Saved entries
········

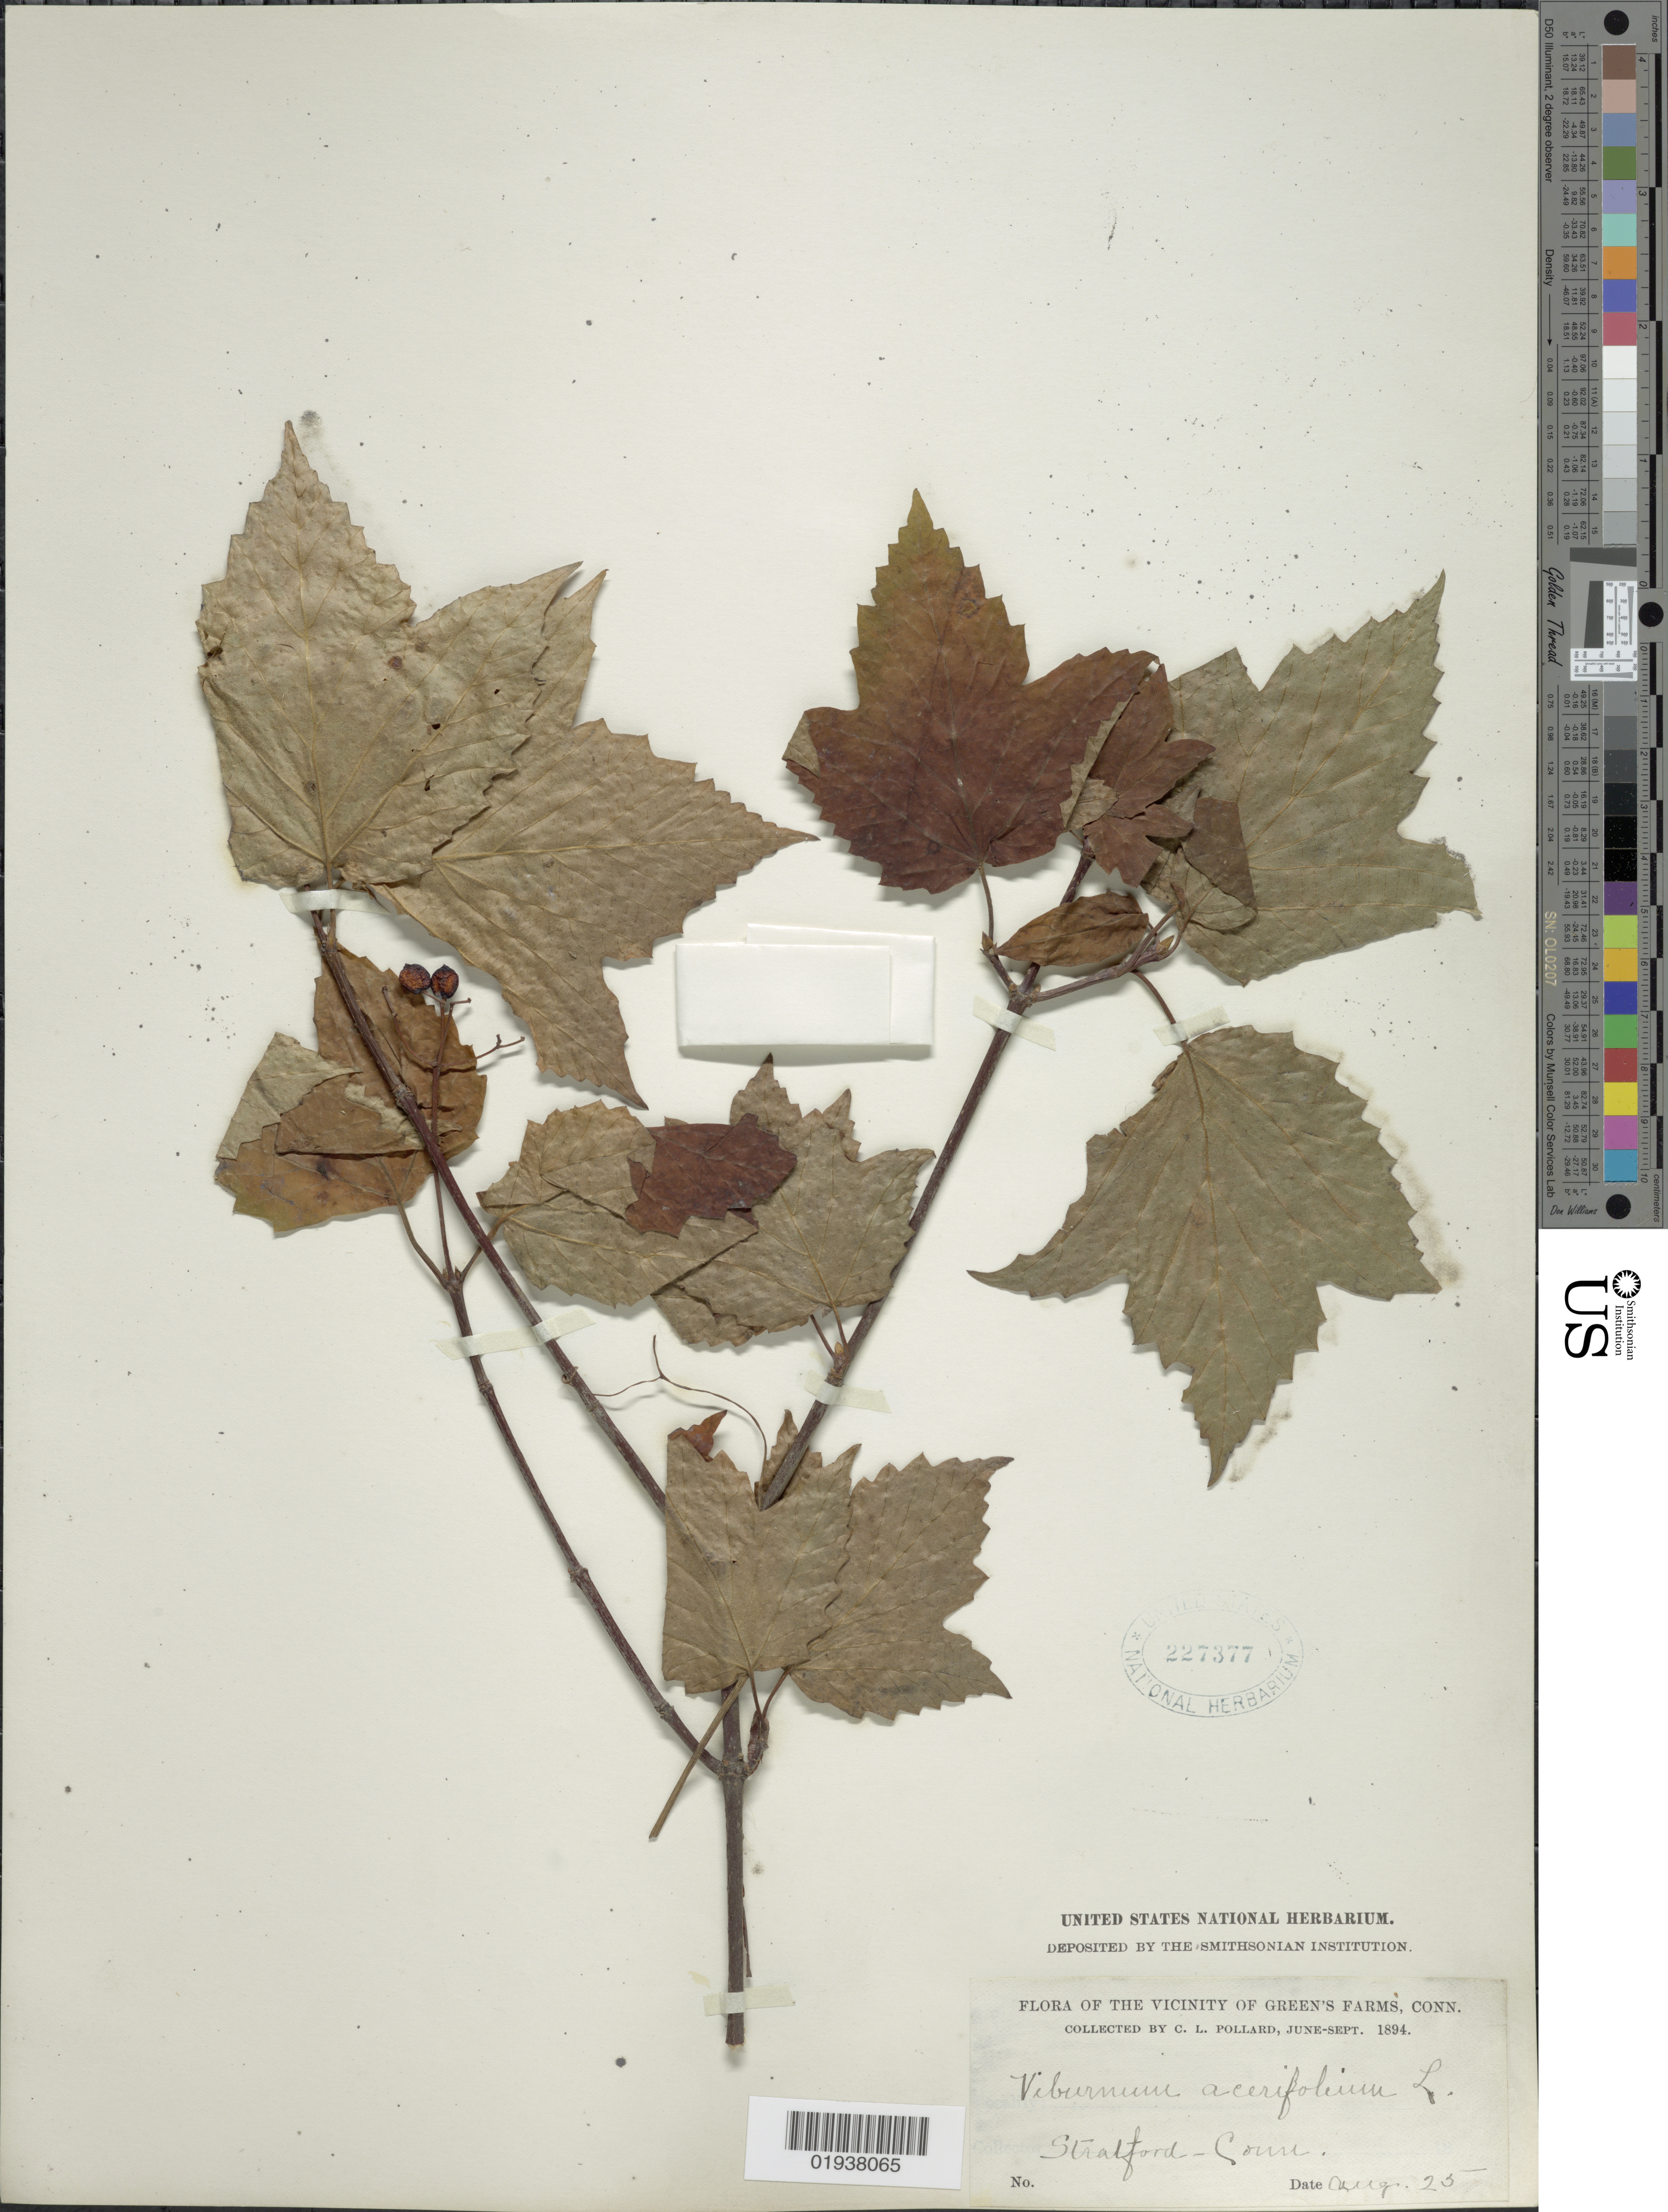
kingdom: Plantae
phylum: Tracheophyta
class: Magnoliopsida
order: Dipsacales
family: Viburnaceae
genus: Viburnum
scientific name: Viburnum acerifolium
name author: L.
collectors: C. L. Pollard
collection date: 1894-08-25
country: United States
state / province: Connecticut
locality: Vicinity of Green's Farms. Stratford.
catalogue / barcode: US 227377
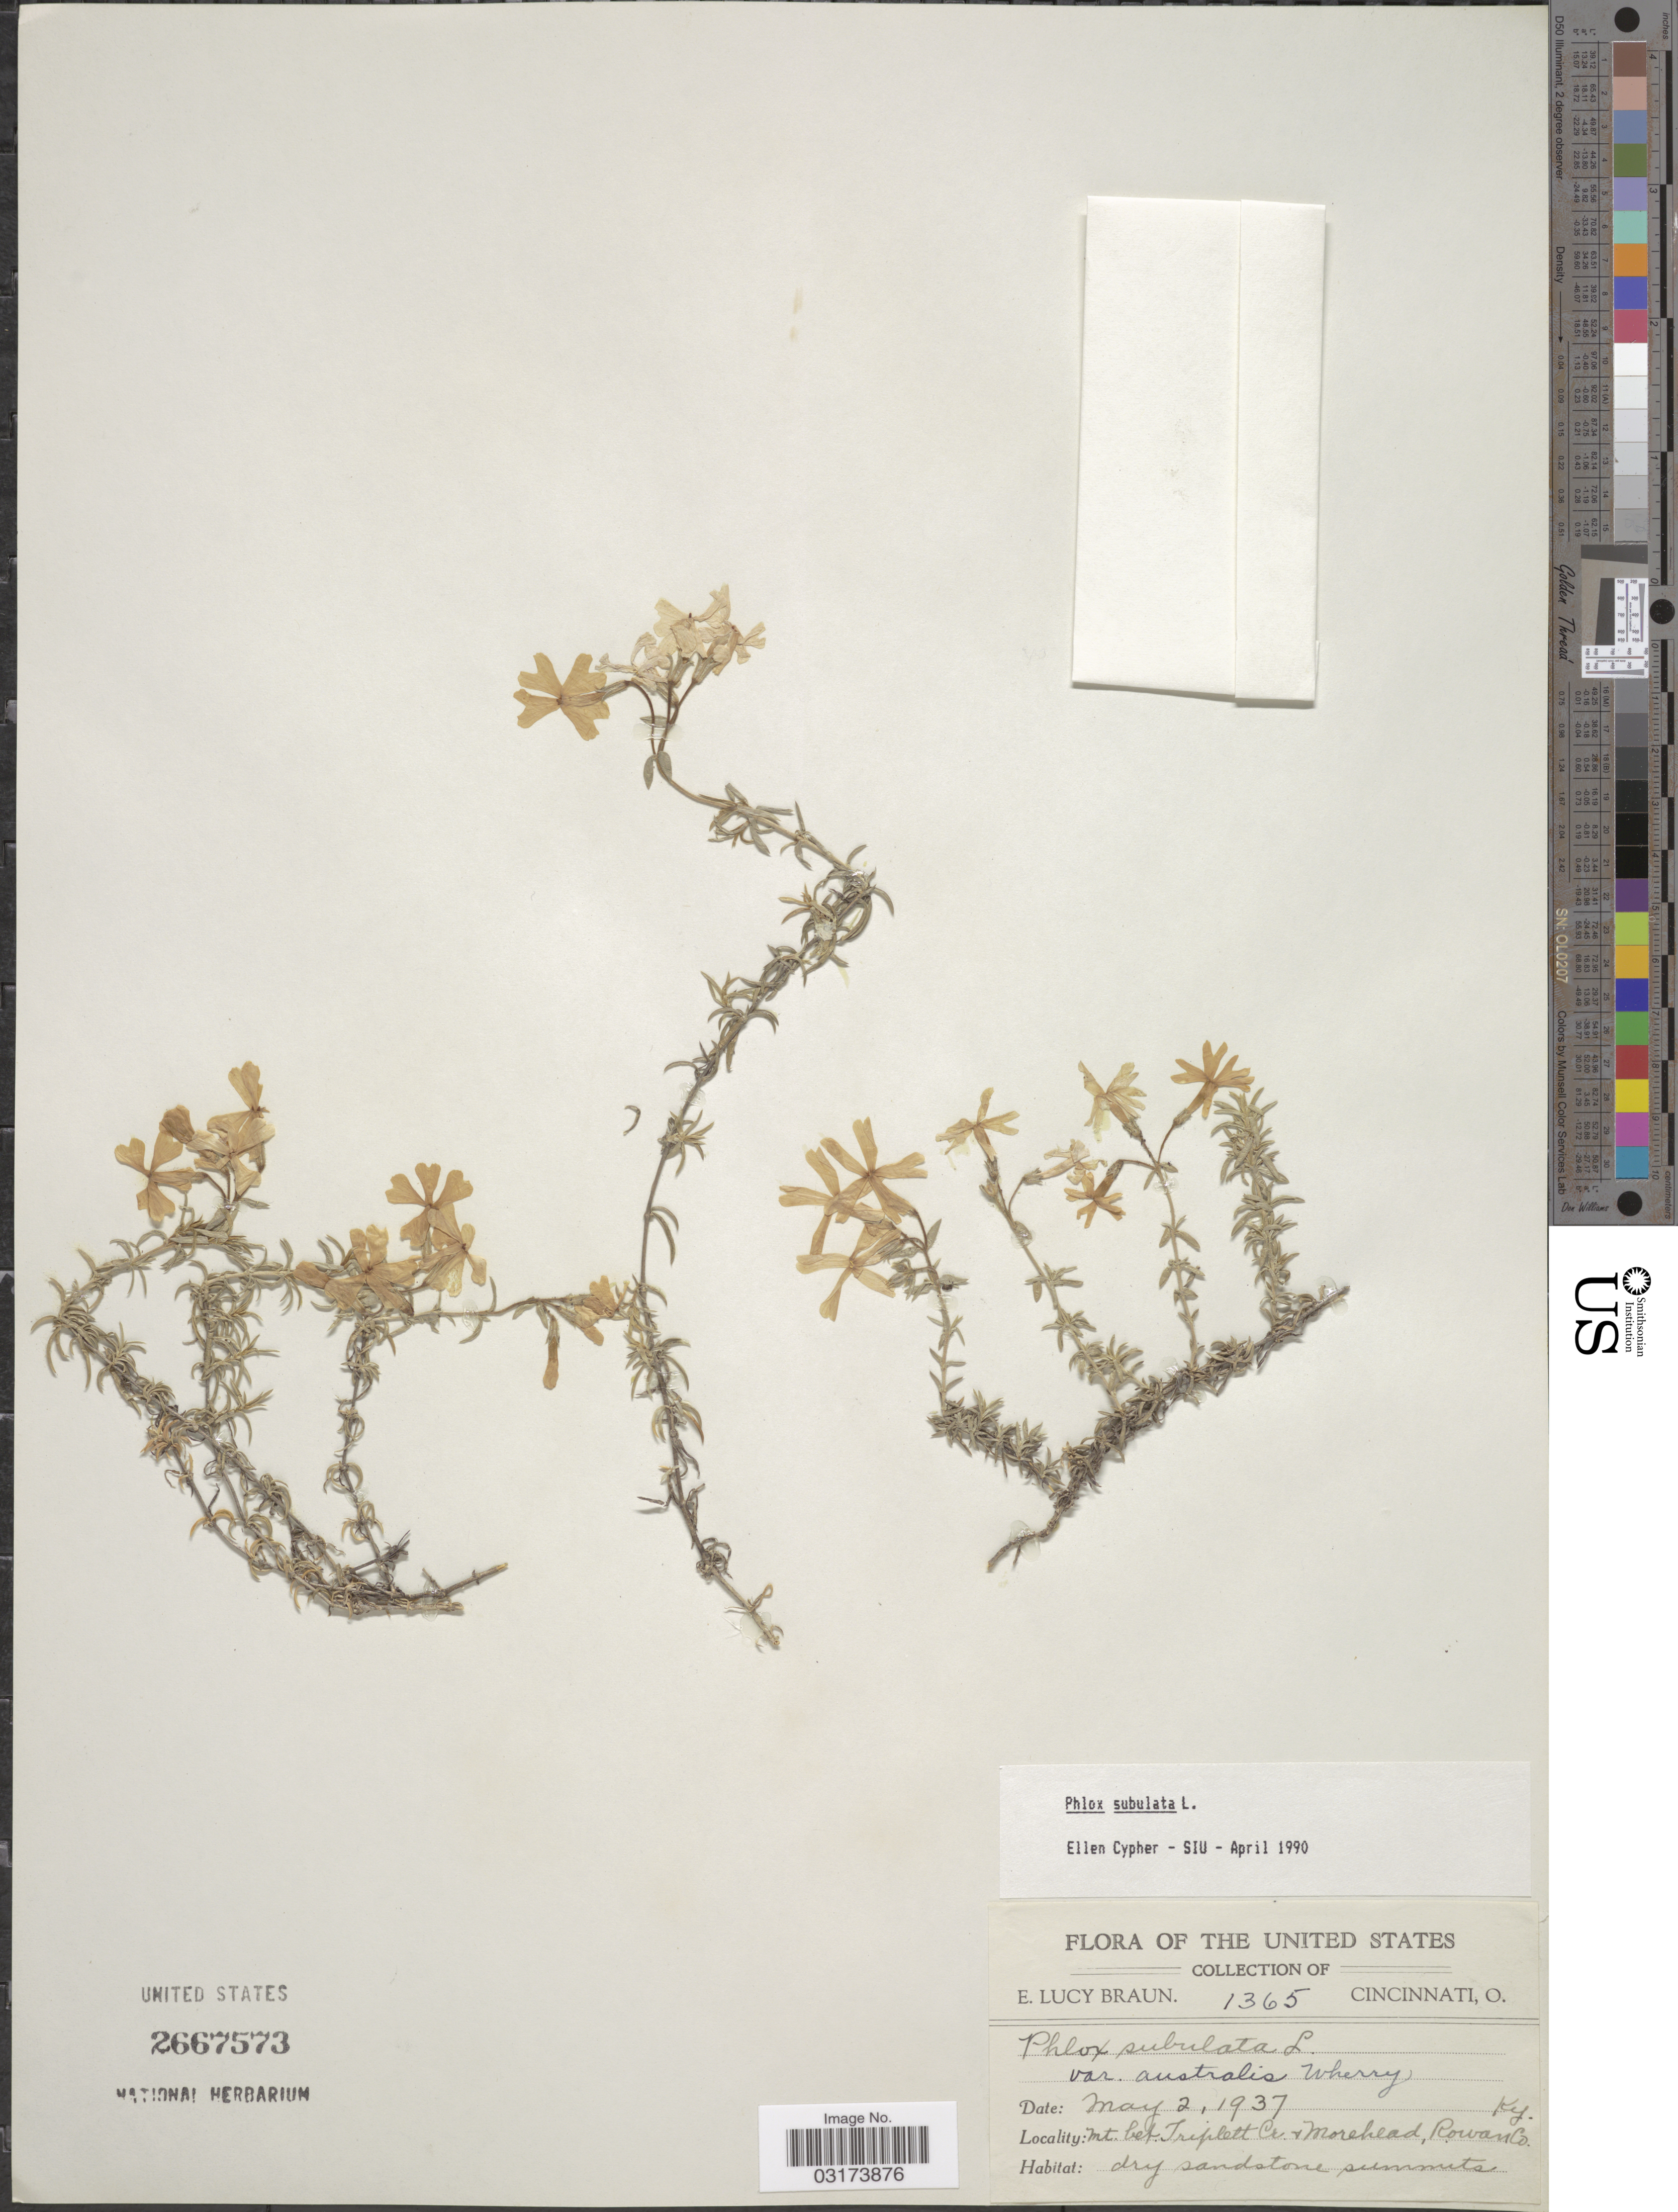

········

*WHAT IS EXPECTED*. Recast the lines above as a numbered list, dropping any blank lines and leaving out the pictures.

*ANSWER TO THIS EXERCISE*.
1. kingdom: Plantae
2. phylum: Tracheophyta
3. class: Magnoliopsida
4. order: Dipsacales
5. family: Viburnaceae
6. genus: Viburnum
7. scientific name: Viburnum acerifolium
8. name author: L.
9. collectors: C. L. Pollard
10. collection date: 1894-08-25
11. country: United States
12. state / province: Connecticut
13. locality: Vicinity of Green's Farms. Stratford.
14. catalogue / barcode: US 227377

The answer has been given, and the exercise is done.